閲覧注意 

山間を歩いていると動物たちの骨を見つけることがある。今回は大型の頭骨が水辺におかれていた。細い顔立ちで口の先に一対の牙が見える。猪かな? 鹿に比べて骨が赤いように思う。どういう経緯でこのような姿になったのだろうと思いを巡らせてみる。この場所ではなく、何処か別の場所で果てたのだろうと思われるのは、脚や背骨が周りに見当たらないからである。頭骨だけ運んで来た獣がいるのだろうか。或いは大水で流されてきたとか。

近くの大きな石門の下で2年前に鹿の頭骨を見つけたことがあった。その時も背骨や脚はなかった記憶。誰か(獣)が運んで来たのだと思っていた。

去年、少し下流の橋のある左岸に一頭分が殆ど残っているのを見たことがあった。小鹿のような体躯だったが、脚は何故か人の手で高いところに吊るされていた。発見した方がそうしたのだろうとしか思いつかない。
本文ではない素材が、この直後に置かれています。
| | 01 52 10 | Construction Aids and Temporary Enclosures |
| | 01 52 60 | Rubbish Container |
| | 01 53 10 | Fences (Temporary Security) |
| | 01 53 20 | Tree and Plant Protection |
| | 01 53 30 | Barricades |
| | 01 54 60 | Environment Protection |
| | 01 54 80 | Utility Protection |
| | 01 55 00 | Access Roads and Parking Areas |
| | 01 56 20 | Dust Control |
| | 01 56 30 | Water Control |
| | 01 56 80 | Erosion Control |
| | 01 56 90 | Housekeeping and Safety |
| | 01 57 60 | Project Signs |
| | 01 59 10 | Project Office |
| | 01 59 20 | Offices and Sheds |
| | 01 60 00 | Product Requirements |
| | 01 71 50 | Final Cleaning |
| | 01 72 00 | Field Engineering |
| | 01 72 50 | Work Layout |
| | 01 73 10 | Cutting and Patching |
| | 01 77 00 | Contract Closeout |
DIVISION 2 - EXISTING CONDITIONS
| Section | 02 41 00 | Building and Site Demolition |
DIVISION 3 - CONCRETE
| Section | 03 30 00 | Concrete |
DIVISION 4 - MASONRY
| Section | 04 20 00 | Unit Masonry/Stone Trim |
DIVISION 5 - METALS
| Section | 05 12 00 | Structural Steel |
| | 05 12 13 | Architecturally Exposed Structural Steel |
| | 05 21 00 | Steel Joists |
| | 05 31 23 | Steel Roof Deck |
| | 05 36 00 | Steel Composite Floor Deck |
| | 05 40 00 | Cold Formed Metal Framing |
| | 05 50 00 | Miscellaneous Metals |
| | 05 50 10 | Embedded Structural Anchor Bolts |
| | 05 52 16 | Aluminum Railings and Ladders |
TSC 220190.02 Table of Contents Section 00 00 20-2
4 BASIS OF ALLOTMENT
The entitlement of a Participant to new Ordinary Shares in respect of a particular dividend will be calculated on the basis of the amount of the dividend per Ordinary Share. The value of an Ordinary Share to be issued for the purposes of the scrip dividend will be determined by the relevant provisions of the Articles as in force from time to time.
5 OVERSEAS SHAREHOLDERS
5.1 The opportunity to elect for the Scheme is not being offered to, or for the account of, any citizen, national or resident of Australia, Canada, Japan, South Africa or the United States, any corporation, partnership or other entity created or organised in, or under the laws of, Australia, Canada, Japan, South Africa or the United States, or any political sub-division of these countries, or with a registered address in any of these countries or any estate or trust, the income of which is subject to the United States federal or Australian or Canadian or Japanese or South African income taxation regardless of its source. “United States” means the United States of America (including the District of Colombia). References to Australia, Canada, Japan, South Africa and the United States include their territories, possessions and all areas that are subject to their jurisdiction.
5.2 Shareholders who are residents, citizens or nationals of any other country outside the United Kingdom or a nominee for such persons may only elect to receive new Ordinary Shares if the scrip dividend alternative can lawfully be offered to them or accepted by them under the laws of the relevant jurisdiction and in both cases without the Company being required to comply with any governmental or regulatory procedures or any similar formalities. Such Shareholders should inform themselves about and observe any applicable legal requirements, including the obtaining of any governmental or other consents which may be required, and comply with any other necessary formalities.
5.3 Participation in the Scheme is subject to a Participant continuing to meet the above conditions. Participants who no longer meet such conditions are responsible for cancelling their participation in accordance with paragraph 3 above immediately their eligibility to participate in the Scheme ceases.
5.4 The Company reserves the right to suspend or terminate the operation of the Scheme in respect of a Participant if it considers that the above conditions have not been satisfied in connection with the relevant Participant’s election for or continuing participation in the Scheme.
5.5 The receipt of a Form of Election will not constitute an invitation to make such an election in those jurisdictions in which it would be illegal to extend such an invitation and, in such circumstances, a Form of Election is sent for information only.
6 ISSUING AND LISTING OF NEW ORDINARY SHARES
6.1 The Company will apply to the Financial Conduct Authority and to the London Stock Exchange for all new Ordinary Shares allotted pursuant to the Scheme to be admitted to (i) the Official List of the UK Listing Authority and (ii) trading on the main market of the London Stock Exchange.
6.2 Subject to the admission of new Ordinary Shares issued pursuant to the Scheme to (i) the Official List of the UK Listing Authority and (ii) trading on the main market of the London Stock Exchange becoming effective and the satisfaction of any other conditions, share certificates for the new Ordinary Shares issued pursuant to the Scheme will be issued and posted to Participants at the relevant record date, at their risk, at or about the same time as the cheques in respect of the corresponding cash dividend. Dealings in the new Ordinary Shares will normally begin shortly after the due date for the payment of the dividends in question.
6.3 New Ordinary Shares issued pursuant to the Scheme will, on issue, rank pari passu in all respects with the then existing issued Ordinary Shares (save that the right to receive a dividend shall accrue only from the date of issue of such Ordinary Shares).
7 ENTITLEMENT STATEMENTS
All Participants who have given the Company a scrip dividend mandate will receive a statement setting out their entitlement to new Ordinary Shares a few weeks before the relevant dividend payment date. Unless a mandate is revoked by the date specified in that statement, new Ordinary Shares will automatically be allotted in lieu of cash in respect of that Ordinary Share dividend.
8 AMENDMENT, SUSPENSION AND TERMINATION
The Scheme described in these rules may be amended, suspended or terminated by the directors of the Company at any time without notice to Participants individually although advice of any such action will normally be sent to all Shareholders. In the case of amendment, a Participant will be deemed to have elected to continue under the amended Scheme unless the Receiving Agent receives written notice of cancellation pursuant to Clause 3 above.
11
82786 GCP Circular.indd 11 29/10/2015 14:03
こちらの骨はよく見るとまだ分解者たちの作業が完成していないように見えるので、写真は遠目から控え気味に撮らせてもらうことにした。この骨は一体何だろう。

生きている動物や虫たちを撮影する時は、その命の輝きを撮れるように努力するけれど、亡骸を撮る時は少しだけ躊躇する気持ちが生じてしまう。生きてきた証を遺したいのだけれど、如何に撮ったら相応しい形になるのか、試行錯誤するだけで、思ったように巧くいかない。

今日は渓の奥でハプニングがあったので、気持ちがゆったりできなくて、亡骸の撮影も何処か形式的になっていたような気がしたけど良しとして、理由もないのに帰路を急いだ。渓から山道に戻って、少し歩いた先の曲がり角に、苔生したところがあって、足を乗せた途端に滑って転倒してズボンが泥だらけになり、両足が絡み合ったまま、広葉樹の幹に引っ掛かって止まった。じわーっと尻の下から湿って来たけどなかなか立ち上がれなかった。湿り気をたっぷり含んだ苔がめくれていて、下に平らな石が見えていた。

その時、獣も岩壁の高いところから落ちたのかもしれないと思った。森の中を気を付けて歩いて車に戻った。

車で林道を走ってみると、あちこちで道路が荒れていた。長雨が続いているので山全体が膨らんでいるように見える。元気の良いのはオシダだけだ。